PERMISSIBLE PAYMENTS TO LOAN ORIGINATORS

Recently I received a question about appropriate methods of compensating loan originators. Section 1026.36(d) of Regulation Z prohibits payments to loan originators based on the terms of the transaction. Restrictions on compensation to loan originators have been in place for several years. The latest revisions to the rules are effective January 10, 2014.
While there are several significant issues resolved by the January 10th revisions, the question involved a less significant part of the rules. The bank with the question compensates some loan originators based on the amount of credit extended. The loan originator receives a commission in the amount of .5% of the amount of each loan closed. The bank was concerned that since the list of permissible compensation no longer included compensation based on the amount of credit extended that they would have to change how they compensated loan originators.
Existing comment 36(d)((1)-3 states, “The following are illustrative examples of compensation methods that are permissible (unless otherwise prohibited by applicable law), and not an exhaustive list. Compensation is not based on the transaction’s terms or conditions if it is based on, for example:
i.            The loan originator’s overall loan volume (i.e., total dollar amount of credit extended or total number of loans originated), delivered to the creditor.

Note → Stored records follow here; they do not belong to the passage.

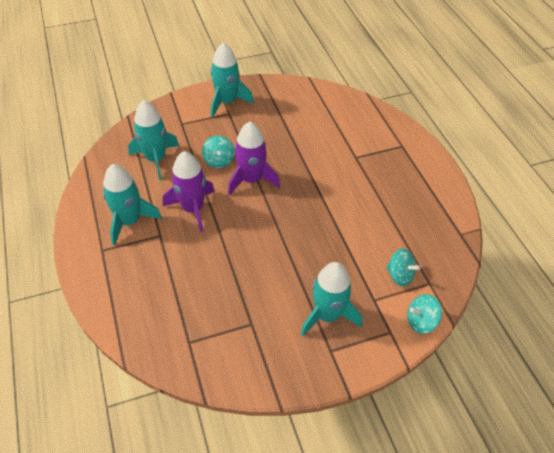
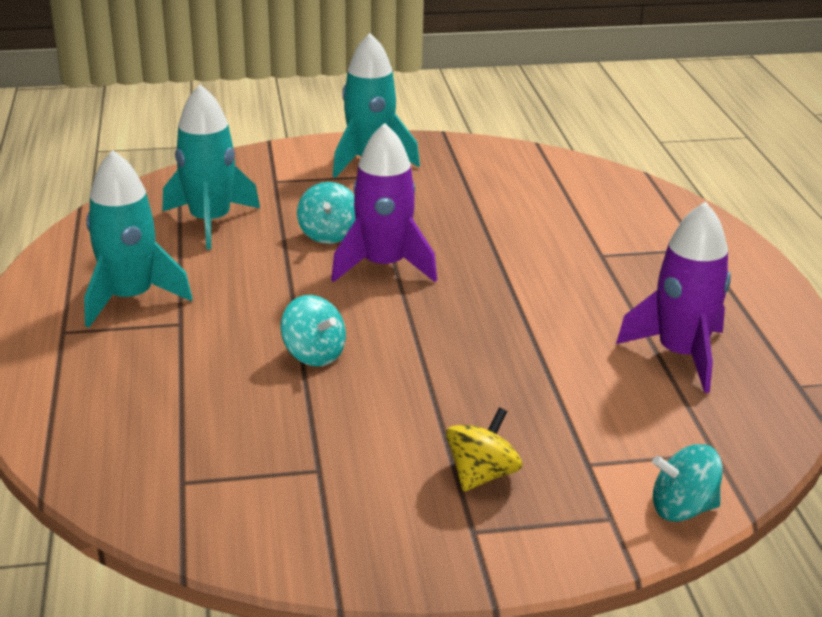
camera: 10 degrees right, 20 degrees down
purple rocket [163,151,215,232] -> purple rocket moved to [616,201,731,393]
turquoise rocket [301,262,362,336] -> yellow spinning top [446,408,522,492]
turquoise spinning top [386,249,420,286] -> turquoise spinning top moved to [281,295,346,367]

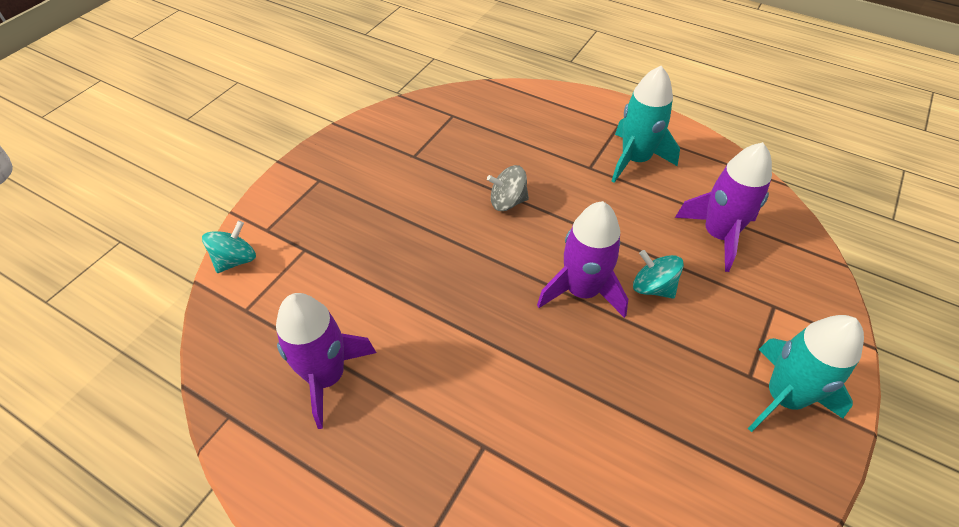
camera: 130 degrees right, 20 degrees up
turquoise rocket [162,84,260,250] -> purple rocket [675,142,772,272]
turquoise spinning top [281,295,346,367] -> grey spinning top [487,165,529,211]
yellow spinning top [446,408,522,492] -> none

ii.            The long-term performance of the originator’s loans.
iii.            An hourly rate of pay to compensate the originator for the actual number of hours worked.

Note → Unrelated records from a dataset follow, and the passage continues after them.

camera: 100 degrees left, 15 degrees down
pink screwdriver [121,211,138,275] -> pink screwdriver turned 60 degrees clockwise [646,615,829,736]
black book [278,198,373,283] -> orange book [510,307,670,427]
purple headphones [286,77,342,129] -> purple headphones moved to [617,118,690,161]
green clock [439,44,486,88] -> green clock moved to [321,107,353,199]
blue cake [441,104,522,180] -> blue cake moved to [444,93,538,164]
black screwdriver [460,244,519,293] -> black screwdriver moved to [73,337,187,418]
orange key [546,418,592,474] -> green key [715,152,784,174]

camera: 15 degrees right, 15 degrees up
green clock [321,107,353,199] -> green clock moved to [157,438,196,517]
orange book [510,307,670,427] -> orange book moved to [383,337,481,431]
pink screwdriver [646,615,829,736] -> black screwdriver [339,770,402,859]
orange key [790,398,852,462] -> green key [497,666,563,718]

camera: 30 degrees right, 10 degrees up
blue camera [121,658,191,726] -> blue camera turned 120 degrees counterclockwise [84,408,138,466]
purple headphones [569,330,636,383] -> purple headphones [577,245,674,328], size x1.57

iv            Whether the consumer is an existing customer of the creditor or a new customer.
v            A payment that is fixed in advance for every loan the originator arranges for the creditor (e.g., $600 for every loan arranged for the creditor, or $1,000 for the first 1000 loans arranged and $500 for each additional loan arranged).

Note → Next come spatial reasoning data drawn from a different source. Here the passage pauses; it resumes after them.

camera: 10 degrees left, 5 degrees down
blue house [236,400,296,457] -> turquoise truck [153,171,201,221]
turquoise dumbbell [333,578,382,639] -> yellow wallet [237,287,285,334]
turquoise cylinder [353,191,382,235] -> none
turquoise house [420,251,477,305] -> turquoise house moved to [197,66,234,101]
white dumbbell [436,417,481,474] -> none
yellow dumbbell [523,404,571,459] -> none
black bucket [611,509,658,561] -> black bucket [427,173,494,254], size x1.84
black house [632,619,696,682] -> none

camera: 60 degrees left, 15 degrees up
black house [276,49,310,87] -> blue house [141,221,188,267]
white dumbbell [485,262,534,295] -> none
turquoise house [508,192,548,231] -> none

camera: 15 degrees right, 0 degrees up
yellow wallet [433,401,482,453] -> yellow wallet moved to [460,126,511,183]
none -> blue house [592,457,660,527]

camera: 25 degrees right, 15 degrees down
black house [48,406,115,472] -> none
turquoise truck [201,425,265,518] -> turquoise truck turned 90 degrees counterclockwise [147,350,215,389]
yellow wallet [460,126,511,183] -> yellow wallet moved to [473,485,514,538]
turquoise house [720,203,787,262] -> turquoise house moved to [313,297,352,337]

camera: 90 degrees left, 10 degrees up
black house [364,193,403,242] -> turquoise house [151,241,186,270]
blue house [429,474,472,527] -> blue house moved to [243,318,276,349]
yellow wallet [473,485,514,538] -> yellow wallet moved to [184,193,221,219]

vi            The percentage of applications submitted by the loan originator to the creditor that result in consummated transactions.
vii.            The quality of the loan originator’s loan files (e.g., accuracy and completeness of the loan documentation) submitted to the creditor.
A legitimate business expense, such as fixed overhead costs.
i.            Compensation that is based on the amount of credit extended, as permitted by § 1026.36(d)(1)(ii).”
The revised comment 36(d)((1)-2. states ” Compensation based on the following factors is not compensation based on a term of a transaction or a proxy for a term of a transaction:

  1. The loan originator’s overall dollar volume ( i.e., total dollar amount of credit extended or total number of transactions originated), delivered to the creditor. See comment 36(d)(1)-9 discussing variations of compensation based on the amount of credit extended.
  2. The long-term performance of the originator’s loans.
  3. An hourly rate of pay to compensate the originator for the actual number of hours worked.
  4. Whether the consumer is an existing customer of the creditor or a new customer.
  5. A payment that is fixed in advance for every loan the originator arranges for the creditor (e.g., $600 for every credit transaction arranged for the creditor, or $1,000 for the first 1,000 credit transactions arranged and $500 for each additional credit transaction arranged).
  6. The percentage of applications submitted by the loan originator to the creditor that results in consummated transactions.
  7. The quality of the loan originator’s loan files ( e.g., accuracy and completeness of the loan documentation) submitted to the creditor.”

While the highlighted item from the old list is not included on the new list the Consumer Financial Protection Bureau (CFPB) says we have nothing to worry about. The Supplemental Information that accompanied the final rule states, “The final rule list deletes the last example that allows for compensation based on the amount of credit extended.  The Bureau believes that this example  is unnecessary because, as the example itself notes, this exception is expressly set forth in § 1026.36(d)(1)(ii). Moreover, the corollary to “amount of credit extended” is embodied in the first example on the list that permits compensation based on the loan originator’s overall loan volume, which is further explained as either the “total dollar amount of credit extended or total number of loans originated.”